Provided information START

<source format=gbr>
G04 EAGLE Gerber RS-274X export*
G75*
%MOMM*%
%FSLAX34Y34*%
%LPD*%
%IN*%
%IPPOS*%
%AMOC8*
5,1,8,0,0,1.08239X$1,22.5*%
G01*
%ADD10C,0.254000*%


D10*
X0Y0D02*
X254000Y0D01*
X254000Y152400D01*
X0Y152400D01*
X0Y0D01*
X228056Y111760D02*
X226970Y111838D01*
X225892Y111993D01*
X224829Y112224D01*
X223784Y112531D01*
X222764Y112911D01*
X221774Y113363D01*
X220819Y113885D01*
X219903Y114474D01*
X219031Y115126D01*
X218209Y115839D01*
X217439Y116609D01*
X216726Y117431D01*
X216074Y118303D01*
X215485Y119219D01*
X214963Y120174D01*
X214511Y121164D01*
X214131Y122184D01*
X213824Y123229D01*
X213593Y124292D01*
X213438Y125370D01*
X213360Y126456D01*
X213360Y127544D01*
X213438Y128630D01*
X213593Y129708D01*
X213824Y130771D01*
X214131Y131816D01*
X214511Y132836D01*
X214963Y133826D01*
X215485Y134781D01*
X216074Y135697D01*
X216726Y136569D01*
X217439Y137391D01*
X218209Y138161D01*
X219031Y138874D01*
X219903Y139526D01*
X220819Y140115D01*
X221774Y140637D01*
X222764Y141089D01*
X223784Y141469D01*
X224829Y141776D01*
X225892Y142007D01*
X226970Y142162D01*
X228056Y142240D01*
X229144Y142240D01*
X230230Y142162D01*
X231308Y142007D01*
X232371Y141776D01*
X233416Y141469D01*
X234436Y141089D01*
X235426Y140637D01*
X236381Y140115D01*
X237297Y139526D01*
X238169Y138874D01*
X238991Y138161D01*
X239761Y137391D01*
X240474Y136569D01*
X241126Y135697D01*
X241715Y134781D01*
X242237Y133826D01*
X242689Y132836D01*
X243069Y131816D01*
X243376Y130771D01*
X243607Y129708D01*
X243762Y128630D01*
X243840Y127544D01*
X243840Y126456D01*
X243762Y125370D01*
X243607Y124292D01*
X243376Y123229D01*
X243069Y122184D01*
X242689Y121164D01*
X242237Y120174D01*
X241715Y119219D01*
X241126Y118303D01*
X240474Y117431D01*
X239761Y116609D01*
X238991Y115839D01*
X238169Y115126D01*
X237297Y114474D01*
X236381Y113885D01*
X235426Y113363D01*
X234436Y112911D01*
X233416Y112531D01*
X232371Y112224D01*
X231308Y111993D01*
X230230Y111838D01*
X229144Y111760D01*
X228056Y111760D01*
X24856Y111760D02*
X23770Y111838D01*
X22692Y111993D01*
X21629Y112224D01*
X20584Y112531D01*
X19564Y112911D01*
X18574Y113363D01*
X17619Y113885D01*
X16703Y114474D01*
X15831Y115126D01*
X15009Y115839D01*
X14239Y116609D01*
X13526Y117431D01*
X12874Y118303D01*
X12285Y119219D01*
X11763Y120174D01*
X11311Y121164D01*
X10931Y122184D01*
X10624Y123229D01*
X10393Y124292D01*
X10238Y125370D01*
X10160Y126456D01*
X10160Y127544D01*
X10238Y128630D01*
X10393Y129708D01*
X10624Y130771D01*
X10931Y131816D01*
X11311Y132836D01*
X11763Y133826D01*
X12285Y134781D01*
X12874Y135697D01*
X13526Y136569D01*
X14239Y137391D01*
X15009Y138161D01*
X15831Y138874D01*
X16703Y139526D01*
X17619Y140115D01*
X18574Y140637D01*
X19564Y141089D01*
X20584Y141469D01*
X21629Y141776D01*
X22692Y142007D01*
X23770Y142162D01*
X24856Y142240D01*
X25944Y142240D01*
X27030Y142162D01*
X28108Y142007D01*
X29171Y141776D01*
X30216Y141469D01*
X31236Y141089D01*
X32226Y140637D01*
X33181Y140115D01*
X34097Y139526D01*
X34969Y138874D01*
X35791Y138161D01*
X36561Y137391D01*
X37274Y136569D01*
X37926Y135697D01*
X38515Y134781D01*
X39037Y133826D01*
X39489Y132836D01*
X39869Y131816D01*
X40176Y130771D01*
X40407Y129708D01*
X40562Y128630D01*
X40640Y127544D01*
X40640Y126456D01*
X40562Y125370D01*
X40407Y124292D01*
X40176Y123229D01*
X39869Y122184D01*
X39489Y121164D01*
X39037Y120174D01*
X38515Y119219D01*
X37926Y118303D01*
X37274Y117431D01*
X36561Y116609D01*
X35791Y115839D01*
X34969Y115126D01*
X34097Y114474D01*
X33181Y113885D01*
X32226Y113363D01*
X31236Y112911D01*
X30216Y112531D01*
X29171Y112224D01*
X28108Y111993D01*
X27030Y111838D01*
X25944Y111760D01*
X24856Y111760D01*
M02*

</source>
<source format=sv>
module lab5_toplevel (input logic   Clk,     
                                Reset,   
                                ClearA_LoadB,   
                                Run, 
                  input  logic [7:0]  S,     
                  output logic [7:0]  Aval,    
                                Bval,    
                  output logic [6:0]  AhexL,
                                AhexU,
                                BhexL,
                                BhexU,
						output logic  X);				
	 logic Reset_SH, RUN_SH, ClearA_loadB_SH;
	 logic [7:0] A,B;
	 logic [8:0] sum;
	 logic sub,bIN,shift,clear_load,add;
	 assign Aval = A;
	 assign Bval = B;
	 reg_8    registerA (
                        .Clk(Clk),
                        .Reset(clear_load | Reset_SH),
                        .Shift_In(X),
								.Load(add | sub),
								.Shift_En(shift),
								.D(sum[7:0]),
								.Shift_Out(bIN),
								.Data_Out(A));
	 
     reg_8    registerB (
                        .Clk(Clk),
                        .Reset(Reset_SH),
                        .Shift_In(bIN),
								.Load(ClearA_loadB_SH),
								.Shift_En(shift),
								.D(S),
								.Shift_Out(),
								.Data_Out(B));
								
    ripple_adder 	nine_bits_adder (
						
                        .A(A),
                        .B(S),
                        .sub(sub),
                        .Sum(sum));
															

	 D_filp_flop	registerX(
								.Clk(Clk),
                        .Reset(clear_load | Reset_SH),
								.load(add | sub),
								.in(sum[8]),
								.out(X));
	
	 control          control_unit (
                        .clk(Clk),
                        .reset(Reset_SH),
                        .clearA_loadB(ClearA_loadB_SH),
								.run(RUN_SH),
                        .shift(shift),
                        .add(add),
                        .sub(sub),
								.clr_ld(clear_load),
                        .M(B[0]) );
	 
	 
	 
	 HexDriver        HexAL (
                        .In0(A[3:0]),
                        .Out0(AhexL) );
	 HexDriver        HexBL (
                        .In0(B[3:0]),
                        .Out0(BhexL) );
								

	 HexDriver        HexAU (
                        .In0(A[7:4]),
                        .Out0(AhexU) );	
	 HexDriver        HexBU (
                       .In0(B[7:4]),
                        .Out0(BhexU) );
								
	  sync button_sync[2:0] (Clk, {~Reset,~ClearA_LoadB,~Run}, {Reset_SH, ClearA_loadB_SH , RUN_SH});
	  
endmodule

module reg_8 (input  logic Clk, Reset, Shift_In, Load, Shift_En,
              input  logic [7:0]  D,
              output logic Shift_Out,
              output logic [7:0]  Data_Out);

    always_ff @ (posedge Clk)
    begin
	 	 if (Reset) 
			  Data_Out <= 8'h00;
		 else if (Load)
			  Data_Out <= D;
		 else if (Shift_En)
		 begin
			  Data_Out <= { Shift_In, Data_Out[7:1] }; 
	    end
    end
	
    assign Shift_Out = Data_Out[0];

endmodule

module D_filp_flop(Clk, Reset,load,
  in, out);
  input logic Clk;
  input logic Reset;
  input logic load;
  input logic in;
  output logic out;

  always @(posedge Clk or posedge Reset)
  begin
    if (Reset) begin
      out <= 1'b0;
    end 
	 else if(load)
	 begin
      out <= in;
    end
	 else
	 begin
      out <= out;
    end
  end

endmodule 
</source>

Provided information END
Provided information START

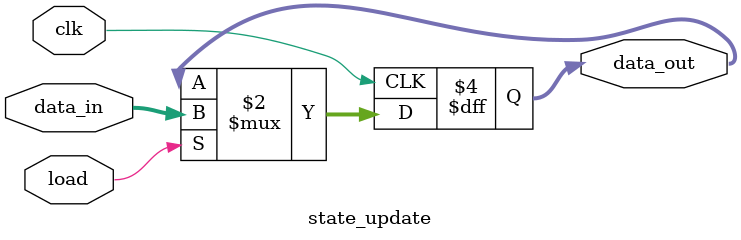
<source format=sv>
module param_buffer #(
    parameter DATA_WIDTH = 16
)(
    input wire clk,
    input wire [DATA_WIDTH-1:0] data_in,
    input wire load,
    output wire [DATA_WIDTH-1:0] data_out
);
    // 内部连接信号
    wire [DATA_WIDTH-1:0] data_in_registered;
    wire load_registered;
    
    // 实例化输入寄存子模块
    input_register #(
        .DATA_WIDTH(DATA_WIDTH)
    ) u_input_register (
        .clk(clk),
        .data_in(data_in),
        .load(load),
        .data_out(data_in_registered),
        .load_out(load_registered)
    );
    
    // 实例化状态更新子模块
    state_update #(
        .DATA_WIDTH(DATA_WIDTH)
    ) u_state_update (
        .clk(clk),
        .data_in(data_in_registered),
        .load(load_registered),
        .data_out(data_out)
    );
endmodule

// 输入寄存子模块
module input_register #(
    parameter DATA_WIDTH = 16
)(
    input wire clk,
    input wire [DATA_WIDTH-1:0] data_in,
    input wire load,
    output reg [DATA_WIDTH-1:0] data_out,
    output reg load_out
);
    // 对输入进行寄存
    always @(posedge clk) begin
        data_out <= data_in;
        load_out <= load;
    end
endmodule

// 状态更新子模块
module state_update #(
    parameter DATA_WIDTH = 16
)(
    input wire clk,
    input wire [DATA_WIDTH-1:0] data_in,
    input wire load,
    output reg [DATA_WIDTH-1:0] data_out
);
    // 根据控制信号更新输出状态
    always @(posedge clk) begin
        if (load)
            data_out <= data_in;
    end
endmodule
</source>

Provided information END

§ Task instructions:
Go through the entries above, and wherever a line holds the word "else", copy that line.

§ Your solution:
		 else if (Load)
		 else if (Shift_En)
	 else if(load)
	 else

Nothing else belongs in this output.